__Assignment__: The answer must consist of every line below that holds the word "find".

*** Record set

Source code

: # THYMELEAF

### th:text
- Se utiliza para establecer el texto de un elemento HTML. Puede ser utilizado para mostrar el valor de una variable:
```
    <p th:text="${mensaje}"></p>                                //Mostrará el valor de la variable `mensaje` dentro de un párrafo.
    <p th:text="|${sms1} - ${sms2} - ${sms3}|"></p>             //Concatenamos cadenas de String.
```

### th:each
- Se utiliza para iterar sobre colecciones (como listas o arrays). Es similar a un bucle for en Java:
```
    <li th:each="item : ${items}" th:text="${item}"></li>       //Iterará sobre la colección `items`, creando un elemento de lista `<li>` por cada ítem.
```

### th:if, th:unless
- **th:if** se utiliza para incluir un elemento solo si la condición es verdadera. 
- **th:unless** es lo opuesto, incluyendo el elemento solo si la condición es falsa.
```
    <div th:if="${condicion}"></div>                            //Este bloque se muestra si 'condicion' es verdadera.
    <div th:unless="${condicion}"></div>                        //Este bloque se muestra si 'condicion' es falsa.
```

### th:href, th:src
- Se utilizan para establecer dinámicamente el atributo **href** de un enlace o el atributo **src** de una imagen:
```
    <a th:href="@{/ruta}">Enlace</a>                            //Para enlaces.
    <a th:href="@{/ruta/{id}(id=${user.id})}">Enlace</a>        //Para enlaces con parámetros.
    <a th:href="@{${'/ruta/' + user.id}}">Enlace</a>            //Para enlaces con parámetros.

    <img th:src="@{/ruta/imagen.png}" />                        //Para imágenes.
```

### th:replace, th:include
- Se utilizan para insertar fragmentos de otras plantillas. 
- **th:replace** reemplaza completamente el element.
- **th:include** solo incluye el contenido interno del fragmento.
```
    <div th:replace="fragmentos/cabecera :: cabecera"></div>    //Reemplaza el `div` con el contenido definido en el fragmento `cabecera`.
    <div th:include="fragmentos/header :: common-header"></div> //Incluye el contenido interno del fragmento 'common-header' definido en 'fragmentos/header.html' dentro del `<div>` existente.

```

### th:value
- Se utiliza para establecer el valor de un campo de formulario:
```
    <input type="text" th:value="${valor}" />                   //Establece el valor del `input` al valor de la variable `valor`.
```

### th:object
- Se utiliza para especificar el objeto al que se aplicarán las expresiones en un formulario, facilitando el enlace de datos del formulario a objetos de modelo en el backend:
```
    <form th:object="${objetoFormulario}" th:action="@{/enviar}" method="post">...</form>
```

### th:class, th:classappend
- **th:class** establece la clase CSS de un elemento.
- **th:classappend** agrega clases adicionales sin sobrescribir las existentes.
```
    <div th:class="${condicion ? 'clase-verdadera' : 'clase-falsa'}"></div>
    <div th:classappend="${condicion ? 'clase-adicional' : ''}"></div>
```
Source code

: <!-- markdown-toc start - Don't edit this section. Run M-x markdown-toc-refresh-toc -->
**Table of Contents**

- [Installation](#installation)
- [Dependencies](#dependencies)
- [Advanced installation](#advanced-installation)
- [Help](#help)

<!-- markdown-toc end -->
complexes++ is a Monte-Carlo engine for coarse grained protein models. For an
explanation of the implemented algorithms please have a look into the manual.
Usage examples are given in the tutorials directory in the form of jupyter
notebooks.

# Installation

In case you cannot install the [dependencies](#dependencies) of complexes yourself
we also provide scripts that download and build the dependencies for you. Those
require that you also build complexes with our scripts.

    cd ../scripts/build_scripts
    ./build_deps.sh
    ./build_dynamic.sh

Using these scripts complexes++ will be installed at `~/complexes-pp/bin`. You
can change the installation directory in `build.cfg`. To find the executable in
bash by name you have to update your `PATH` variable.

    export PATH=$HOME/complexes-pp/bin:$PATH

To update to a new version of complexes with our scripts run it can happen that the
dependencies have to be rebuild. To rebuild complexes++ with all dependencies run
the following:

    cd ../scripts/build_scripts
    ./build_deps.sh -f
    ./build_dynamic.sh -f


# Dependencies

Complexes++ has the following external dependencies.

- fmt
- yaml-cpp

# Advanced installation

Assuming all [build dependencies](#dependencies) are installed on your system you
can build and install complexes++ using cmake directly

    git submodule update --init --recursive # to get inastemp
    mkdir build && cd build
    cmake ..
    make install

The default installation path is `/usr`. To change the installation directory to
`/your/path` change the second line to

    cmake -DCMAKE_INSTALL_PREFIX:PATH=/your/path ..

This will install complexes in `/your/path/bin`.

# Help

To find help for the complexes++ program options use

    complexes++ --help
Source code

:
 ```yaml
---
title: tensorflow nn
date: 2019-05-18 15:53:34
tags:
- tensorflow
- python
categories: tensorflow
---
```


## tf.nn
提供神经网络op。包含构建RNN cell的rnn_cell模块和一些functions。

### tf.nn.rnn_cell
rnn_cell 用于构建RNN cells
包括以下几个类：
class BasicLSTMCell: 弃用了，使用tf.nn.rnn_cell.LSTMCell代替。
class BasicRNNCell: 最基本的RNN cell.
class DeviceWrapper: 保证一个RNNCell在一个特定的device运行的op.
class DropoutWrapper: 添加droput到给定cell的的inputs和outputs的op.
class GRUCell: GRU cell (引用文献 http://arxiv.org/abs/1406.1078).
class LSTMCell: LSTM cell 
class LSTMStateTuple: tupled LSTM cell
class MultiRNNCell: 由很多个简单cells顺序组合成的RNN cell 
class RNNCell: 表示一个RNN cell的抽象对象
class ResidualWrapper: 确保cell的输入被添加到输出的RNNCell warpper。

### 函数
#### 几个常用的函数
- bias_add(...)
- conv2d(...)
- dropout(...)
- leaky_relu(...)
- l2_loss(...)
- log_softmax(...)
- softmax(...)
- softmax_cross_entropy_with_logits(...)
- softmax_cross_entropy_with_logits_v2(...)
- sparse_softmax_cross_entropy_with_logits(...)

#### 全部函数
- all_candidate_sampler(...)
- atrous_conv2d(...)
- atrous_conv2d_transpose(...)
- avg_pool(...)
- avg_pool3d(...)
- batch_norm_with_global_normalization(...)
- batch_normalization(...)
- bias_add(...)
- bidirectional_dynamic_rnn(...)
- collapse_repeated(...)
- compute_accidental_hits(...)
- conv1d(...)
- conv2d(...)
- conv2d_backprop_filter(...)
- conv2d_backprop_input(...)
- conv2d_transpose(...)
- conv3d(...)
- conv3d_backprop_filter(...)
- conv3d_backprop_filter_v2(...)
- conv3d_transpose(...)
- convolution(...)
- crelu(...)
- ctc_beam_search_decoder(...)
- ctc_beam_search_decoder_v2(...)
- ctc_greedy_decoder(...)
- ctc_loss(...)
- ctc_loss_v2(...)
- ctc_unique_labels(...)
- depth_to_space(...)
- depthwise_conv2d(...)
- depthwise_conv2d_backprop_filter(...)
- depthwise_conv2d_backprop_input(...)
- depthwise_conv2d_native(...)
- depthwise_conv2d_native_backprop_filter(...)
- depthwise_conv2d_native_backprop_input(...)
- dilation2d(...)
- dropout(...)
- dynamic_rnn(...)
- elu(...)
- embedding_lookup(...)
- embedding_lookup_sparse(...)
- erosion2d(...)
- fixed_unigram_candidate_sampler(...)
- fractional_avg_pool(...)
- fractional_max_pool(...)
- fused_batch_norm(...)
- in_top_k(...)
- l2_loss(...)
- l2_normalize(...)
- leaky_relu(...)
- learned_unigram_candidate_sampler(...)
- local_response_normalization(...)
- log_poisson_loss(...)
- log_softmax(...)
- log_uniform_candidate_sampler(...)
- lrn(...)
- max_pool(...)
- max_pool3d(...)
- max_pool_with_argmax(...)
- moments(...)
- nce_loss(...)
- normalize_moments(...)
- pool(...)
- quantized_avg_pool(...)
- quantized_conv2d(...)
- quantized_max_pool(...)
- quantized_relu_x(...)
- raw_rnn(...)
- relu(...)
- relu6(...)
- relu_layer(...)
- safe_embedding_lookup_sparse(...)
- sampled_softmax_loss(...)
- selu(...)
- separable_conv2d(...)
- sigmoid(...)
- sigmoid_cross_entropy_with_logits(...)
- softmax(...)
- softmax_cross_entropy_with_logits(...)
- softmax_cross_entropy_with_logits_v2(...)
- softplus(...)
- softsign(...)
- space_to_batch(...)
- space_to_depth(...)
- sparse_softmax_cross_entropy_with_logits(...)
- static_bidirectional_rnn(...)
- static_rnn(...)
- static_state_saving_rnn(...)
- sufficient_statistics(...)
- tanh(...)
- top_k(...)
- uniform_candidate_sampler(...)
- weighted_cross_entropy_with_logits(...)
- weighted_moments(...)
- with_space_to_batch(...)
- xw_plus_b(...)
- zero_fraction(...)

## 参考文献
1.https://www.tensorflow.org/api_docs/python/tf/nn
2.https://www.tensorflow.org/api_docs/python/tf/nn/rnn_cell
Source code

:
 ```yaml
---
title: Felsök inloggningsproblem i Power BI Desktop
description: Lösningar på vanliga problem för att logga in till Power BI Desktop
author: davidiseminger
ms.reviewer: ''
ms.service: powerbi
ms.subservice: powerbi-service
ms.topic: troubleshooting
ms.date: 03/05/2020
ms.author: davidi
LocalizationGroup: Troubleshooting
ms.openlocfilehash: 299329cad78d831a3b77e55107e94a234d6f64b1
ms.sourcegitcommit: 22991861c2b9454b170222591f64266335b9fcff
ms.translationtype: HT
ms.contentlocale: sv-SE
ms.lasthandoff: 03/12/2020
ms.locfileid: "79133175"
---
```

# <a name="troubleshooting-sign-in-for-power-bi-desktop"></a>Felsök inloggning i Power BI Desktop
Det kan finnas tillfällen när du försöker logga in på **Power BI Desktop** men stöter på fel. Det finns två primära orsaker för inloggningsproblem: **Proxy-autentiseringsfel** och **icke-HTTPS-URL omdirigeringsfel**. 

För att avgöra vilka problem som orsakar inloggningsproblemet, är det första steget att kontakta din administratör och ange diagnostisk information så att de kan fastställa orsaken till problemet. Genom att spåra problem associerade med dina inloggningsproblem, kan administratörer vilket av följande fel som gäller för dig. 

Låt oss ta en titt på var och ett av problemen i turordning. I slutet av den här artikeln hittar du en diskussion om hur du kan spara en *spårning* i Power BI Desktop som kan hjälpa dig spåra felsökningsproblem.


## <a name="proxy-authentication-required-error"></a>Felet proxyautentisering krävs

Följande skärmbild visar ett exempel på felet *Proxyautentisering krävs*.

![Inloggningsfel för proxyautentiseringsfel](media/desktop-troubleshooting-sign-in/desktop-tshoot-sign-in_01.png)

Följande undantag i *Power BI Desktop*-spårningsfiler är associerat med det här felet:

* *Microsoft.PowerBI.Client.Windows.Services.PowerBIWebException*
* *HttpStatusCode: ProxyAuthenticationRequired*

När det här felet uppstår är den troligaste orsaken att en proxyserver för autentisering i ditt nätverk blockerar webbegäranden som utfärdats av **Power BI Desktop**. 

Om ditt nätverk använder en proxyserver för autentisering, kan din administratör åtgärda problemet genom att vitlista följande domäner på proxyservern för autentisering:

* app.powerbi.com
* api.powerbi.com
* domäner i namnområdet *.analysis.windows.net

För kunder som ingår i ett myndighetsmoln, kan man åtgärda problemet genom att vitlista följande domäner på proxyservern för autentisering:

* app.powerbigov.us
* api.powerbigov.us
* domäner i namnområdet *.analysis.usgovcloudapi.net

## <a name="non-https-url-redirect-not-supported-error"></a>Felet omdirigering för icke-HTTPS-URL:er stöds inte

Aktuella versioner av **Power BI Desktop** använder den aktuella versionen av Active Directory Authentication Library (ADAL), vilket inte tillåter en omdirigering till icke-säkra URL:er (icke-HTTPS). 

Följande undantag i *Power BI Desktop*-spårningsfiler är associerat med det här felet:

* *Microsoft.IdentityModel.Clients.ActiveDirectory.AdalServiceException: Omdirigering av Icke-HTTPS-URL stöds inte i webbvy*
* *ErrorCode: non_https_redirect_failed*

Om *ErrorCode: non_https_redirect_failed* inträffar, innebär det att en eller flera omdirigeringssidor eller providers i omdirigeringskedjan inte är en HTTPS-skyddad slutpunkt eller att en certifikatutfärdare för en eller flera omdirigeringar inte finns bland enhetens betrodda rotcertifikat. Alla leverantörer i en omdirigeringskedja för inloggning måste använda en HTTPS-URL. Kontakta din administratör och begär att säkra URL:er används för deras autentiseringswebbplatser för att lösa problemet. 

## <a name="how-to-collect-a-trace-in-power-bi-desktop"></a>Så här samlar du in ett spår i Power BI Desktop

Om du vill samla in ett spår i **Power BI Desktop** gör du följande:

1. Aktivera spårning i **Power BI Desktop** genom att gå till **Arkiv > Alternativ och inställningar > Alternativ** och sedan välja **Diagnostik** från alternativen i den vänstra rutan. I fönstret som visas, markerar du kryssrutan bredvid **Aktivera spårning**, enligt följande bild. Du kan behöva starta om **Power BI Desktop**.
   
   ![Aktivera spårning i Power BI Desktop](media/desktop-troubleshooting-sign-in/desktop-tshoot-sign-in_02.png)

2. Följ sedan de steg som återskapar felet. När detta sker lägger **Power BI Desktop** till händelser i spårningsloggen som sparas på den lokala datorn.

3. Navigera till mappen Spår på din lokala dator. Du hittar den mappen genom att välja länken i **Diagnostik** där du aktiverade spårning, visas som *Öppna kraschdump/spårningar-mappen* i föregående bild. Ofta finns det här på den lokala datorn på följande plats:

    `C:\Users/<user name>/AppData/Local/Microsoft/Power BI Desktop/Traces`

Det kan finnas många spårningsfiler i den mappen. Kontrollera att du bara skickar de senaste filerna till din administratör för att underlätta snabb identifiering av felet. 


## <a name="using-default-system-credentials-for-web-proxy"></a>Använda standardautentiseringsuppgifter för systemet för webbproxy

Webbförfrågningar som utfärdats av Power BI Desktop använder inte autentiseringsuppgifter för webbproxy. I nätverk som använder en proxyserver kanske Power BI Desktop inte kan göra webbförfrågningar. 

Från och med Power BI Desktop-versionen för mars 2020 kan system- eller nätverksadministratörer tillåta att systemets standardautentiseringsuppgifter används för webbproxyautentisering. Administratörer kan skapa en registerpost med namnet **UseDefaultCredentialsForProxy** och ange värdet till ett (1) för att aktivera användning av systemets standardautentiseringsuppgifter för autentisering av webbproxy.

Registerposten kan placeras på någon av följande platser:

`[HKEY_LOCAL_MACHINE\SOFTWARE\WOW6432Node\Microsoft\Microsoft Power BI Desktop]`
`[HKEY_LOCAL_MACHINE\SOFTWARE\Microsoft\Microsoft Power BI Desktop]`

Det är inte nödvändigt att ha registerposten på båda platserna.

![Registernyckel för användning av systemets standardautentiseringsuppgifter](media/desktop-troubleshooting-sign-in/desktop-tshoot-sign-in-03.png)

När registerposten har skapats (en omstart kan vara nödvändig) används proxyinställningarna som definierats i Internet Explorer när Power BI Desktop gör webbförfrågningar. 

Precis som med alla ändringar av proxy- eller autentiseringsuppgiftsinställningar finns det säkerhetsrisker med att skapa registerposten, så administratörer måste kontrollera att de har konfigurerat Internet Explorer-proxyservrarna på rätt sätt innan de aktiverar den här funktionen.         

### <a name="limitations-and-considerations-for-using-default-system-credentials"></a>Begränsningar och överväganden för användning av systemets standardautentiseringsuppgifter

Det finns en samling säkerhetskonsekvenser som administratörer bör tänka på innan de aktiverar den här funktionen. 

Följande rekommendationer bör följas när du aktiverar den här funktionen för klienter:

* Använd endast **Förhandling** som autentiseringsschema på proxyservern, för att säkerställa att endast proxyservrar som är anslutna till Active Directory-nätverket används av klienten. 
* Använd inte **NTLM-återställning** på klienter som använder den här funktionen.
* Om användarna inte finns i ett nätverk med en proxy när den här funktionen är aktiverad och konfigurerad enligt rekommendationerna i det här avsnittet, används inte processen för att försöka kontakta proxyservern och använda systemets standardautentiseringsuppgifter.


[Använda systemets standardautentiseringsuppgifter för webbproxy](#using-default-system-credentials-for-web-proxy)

******

__Answer to this task__:
can change the installation directory in `build.cfg`. To find the executable in
To find help for the complexes++ program options use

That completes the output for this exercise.